中国大诗家写诗多半从年轻时就写起,一路写到老,像杜工部、韩昌黎、苏东坡都这样。我曾说过,必得有此人,乃能有此诗。循此说下,必得是一完人,乃能有一完集。而素来的大诗人,2018手机看开奖,却似乎一开始,便有此境界格局了。此即证中国古人天赋人性之说。故文学艺术皆出蠢才。苏黄以诗齐名,而山谷之文无称焉。曾巩以文名,诗亦无传。中国文学一本之性格。曹氏父子之在建安,多发明。李杜在开元,则多承袭。但虽有继承,亦出创造。然其发现,实亦承继于天性。近人提倡新文学,岂亦天如人愿,人人得有其一分之禀赋乎。西方文学重要在艰深,得民众之好。中国文学贵自抒己情,以待知者知,此亦其一异。

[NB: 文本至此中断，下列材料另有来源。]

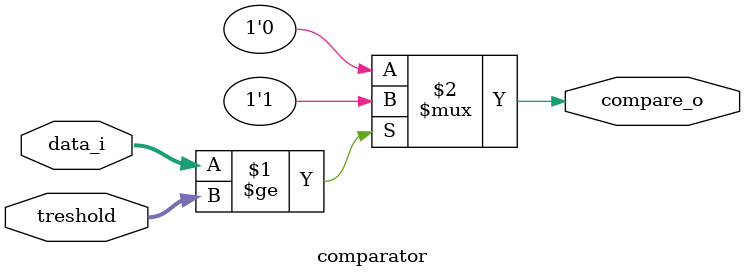
<source format=v>

module comparator #(parameter n=32)(data_i,treshold,compare_o);
  input [n-1:0] data_i, treshold; //maf filter output and treshold value  
  output compare_o; //output of the compare block
  //reg compare_o;

  assign compare_o = (data_i >= treshold) ? 1'b1:1'b0;

endmodule

</source>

故中国人学文学,实即是学做人一条径直的大道。诸位会觉得,要破意做一人,便得要修养。即如要做到杜工部这样每饭不忘君亲,念念在忠君爱国上,切实不容易。真实 未审下棋,便该本人下。唱戏,便该自己唱。学讲话,便该自己开口讲。要做一个人,就得自己实地去做。实在这情理还是很简单,主要在咱们能切实跑到那地方去。要真破志,实在际履,亲身去到那处所。中国古人曾说“诗言志;,此是说诗是讲我们心里货色的,若心里龌龊,怎能作出干净的诗,心里卑鄙,怎能作出光明的诗。所以学诗便会使人走上人生另一境界去。正因文学是人生最亲切的货色,而中国文学又是最真实的人生写照,所以学诗就成为学做人的一条径直大道了。

文化定要从全部人生来讲。所以我说中国要有新文化,必定要有新文学。文学开新,是文化开新的第一步。一个光亮的时代降临,必先从文学起。一个败落的时期来临,也必从文学起。但我们只该爱好文学就够了,不一定要自己去做一文学家。不要空想必做一诗人,诗应是到了非写不可时才该写。若心田不觉有这恳求,能读人家诗就很够。我们不用每人自己要做一个文学家,可是不能不懂文学,不通文学,那总是一大缺憾。这一缺憾,好像比不懂历史,不懂哲学还更大。